Chris Froome to battle Geraint Thomas for Team Sky top rider at Tour de France after skipping Giro defence

Chris Froome to battle Geraint Thomas for Team Sky top rider at Tour de France after skipping Giro defence

Chris Froome has confirmed that he will not be defending his Giro d’Italia crown in 2019, and will focus instead on trying to beat all comers, including Sky team mate Geraint Thomas, at the Tour de France. Colombian Egan Bernal, 21, will lead Sky at the Giro instead.

Froome, 33, is aiming to become only the fifth rider in history to win five Tours after Jacques Anquetil, Eddy Merckx, Bernard Hinault and Miguel Indurain. Lance Armstrong was stripped of his seven Tour titles for doping.

It promises to be a fascinating battle between the two Sky riders this summer. Thomas, 32, won the maillot jaune for the first time in 2018 and says he expects equal treatment from the start this year after Froome was prioritised by Team Sky in the first half of the 2018 race.

The Welsh rider has clearly grown in confidence and stature since beating Froome into third place in that race.

Froome, though, can legitimately argue that he was below par at last year’s Tour having ridden a tough Giro just a few weeks earlier.

Geraint Thomas won last year's Tour de France Credit: AFP

Froome won that Giro thanks to a stunning 80km solo break on stage 19, which turned the race completely on its head. But his exertions clearly caught up with him.

He said it was a "difficult decision" to skip the Giro, but an obvious one given his Tour ambitions.

"I've got some amazing memories from last year, but I think, with the Tour de France as my main objective, it's probably better that I skip the Giro d'Italia in 2019," Froome said. "I'm getting to the point in my career now where I'm starting to think about what kind of legacy I want to leave behind and if I am able to win the Tour de France for a fifth time and join that very elite group of bike riders - only four other people have ever done that - it would just be incredible."

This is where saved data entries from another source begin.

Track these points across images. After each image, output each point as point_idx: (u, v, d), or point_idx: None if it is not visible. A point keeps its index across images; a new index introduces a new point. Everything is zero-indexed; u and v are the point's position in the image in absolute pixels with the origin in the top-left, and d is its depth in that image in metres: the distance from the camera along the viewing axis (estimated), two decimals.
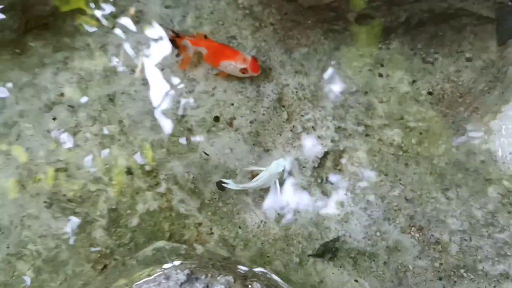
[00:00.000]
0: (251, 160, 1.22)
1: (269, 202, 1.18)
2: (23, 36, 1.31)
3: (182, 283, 0.91)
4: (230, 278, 0.93)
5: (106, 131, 1.22)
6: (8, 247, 1.08)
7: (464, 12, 1.38)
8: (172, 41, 1.32)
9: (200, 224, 1.14)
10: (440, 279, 1.12)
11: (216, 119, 1.27)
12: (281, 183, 1.18)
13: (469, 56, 1.36)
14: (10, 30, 1.29)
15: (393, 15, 1.38)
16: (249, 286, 0.93)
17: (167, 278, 0.91)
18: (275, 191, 1.17)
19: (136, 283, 0.92)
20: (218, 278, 0.93)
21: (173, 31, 1.32)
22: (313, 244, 1.14)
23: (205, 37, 1.31)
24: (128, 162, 1.19)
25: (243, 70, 1.25)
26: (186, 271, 0.92)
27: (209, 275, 0.93)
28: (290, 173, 1.20)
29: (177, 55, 1.31)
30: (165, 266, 0.95)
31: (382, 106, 1.31)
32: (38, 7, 1.32)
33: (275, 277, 1.03)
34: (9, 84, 1.26)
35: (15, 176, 1.16)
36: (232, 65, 1.26)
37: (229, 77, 1.29)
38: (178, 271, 0.92)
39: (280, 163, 1.14)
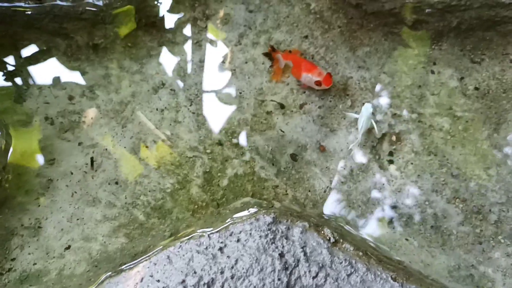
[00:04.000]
0: (319, 138, 1.46)
1: (334, 172, 1.42)
2: (135, 32, 1.61)
3: (269, 224, 1.15)
4: (306, 223, 1.17)
5: (201, 111, 1.49)
6: (125, 198, 1.36)
7: (509, 19, 1.57)
8: (269, 54, 1.57)
9: (277, 186, 1.39)
10: (480, 243, 1.32)
11: (282, 106, 1.51)
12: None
13: None
14: (126, 27, 1.60)
15: (446, 20, 1.59)
16: (322, 231, 1.17)
17: (257, 220, 1.16)
18: (374, 131, 1.44)
19: (232, 223, 1.17)
20: (296, 222, 1.17)
21: (271, 46, 1.57)
22: (371, 208, 1.36)
23: (290, 52, 1.56)
24: (219, 135, 1.46)
25: (317, 82, 1.46)
26: (272, 215, 1.16)
27: (289, 220, 1.17)
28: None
29: (271, 67, 1.56)
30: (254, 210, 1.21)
31: (433, 98, 1.52)
32: (148, 8, 1.62)
33: (345, 227, 1.27)
34: (123, 71, 1.56)
35: (130, 144, 1.44)
36: (309, 77, 1.48)
37: (308, 88, 1.52)
38: (265, 215, 1.17)
39: (367, 107, 1.40)
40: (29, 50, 1.57)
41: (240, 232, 1.13)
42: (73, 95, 1.51)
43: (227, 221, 1.22)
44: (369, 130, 1.45)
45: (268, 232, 1.13)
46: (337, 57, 1.59)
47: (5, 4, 1.56)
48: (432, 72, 1.56)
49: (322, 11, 1.67)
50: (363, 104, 1.44)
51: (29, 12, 1.57)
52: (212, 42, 1.61)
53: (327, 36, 1.62)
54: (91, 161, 1.41)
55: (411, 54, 1.59)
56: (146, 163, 1.41)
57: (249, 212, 1.24)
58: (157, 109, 1.49)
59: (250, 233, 1.13)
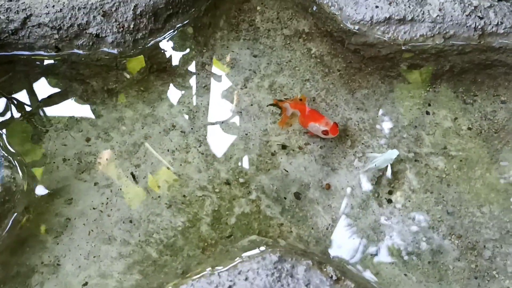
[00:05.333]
0: (321, 177, 1.55)
1: (335, 210, 1.50)
2: (147, 77, 1.72)
3: (275, 262, 1.23)
4: (309, 261, 1.25)
5: (209, 151, 1.59)
6: (139, 235, 1.45)
7: (499, 62, 1.68)
8: (276, 104, 1.67)
9: (282, 224, 1.47)
10: (476, 278, 1.39)
11: (284, 147, 1.61)
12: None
13: (504, 99, 1.65)
14: (139, 73, 1.71)
15: (440, 64, 1.70)
16: (324, 269, 1.25)
17: (264, 258, 1.24)
18: (385, 175, 1.53)
19: (241, 262, 1.25)
20: (301, 261, 1.25)
21: (276, 100, 1.66)
22: (371, 244, 1.44)
23: (301, 100, 1.65)
24: (227, 175, 1.55)
25: (325, 132, 1.52)
26: (278, 254, 1.24)
27: (294, 258, 1.25)
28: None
29: (280, 114, 1.65)
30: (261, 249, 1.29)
31: (428, 137, 1.61)
32: (160, 55, 1.73)
33: (346, 263, 1.35)
34: (137, 114, 1.66)
35: (143, 184, 1.53)
36: (317, 126, 1.53)
37: (314, 136, 1.60)
38: (271, 254, 1.25)
39: (394, 152, 1.49)
40: (47, 94, 1.67)
41: (248, 270, 1.21)
42: (89, 137, 1.61)
43: (235, 259, 1.30)
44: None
45: (274, 270, 1.21)
46: (337, 99, 1.69)
47: (26, 53, 1.68)
48: (427, 113, 1.66)
49: (322, 56, 1.77)
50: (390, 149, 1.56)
51: (48, 60, 1.68)
52: (219, 86, 1.71)
53: (327, 79, 1.73)
54: (132, 176, 1.53)
55: (406, 96, 1.69)
56: (158, 202, 1.50)
57: (257, 250, 1.32)
58: (168, 150, 1.59)
59: (258, 272, 1.21)
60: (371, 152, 1.56)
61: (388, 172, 1.53)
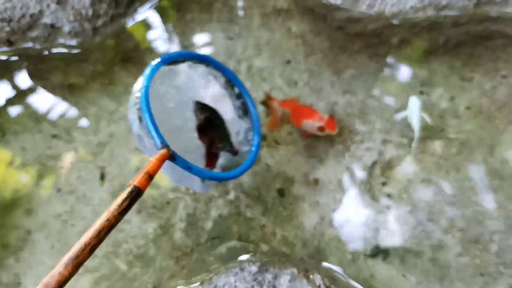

Thomas, who will also target the world time trial championship in Yorkshire in September, said there was no way he could skip this year’s Tour despite a favourable, time trial-heavy Giro route.

"Maybe if I hadn't have won the Tour in 2018 I might have looked at a Giro/Vuelta programme but, having won the Tour, I'll have the number one on my back and it would be sad not to go back and not to go back at 100 per cent as well,” he said.